#### [求められること]
「ページ抜粋」のうち、「第5号の話題から、おまけ記事書きます。」を含む箇所から書き始め、「ひとむかし前の『待つということ』が、鮮やかに蘇る動画がこちら。」まで写したところで止めて、一字一句変えずに書き写してもらえますか？

#### [ページ抜粋]
つきいち新聞

The Tsuki-ichi Shimbun

第6号 待つということ

第5号の話題から、おまけ記事書きます。

 

鷲田清一『待つということ』

この本が書かれた頃よりも、世の中のスピードはさらに速くなっているでしょう。以前は待てていたことも、今はもう待てません。待たずに切り捨てられた時間は溜まりに溜まって、現代社会のひずみとなって噴出しているのではないでしょうか。〈待つ〉ってどんな気持ちだったか、今一度思い出してみませんか?待つことの大切さも苦しみも鷲田先生は分かってくれています。

 

ひとむかし前の『待つということ』が、鮮やかに蘇る動画がこちら。

 


【CM 1988-92】JR東海 X'MAS EXPRESS 60秒×5

 

僕はこの時代を知らない。けれど、どこかこの時代が羨ましい気もする。

#### [対象データ]
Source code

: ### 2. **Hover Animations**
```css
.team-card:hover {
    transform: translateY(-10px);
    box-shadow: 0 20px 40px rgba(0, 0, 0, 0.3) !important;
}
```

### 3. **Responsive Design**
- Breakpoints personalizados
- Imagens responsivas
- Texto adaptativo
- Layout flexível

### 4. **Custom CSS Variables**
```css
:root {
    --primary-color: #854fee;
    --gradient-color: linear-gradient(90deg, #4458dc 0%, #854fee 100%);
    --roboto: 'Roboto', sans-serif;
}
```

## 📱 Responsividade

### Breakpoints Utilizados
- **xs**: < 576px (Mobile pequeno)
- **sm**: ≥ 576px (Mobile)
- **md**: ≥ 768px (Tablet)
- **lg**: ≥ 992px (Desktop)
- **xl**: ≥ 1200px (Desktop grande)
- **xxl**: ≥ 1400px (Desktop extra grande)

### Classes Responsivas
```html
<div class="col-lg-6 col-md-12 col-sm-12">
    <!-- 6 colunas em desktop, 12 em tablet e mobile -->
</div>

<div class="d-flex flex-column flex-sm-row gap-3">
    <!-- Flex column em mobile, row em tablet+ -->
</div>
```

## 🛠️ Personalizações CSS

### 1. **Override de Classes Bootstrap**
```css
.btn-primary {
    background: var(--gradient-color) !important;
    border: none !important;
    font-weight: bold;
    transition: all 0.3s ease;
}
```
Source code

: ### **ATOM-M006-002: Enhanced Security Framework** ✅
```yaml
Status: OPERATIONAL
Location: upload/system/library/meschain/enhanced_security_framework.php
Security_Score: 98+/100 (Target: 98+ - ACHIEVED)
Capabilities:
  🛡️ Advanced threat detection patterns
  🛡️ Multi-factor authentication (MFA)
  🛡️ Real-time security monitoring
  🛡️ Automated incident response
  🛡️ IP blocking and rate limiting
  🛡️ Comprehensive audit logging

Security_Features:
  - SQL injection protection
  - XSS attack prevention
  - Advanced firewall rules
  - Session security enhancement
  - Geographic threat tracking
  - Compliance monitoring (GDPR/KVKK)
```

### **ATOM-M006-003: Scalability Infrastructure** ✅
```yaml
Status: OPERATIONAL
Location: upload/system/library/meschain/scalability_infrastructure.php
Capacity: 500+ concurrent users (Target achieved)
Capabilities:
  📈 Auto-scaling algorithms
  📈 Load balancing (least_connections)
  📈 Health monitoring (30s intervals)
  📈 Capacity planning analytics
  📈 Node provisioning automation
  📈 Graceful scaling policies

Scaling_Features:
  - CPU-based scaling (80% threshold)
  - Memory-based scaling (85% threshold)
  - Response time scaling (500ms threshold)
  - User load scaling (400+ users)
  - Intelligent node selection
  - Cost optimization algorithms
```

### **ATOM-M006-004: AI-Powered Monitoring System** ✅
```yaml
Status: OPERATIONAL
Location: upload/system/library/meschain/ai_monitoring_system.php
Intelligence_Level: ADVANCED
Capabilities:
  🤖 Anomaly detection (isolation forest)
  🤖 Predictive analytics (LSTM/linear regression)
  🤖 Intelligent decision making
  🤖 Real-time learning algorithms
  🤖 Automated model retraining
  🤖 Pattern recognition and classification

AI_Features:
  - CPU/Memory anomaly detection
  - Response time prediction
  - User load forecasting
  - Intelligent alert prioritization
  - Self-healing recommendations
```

#### [完成した課題]
第5号の話題から、おまけ記事書きます。

 

鷲田清一『待つということ』

この本が書かれた頃よりも、世の中のスピードはさらに速くなっているでしょう。以前は待てていたことも、今はもう待てません。待たずに切り捨てられた時間は溜まりに溜まって、現代社会のひずみとなって噴出しているのではないでしょうか。〈待つ〉ってどんな気持ちだったか、今一度思い出してみませんか?待つことの大切さも苦しみも鷲田先生は分かってくれています。

 

ひとむかし前の『待つということ』が、鮮やかに蘇る動画がこちら。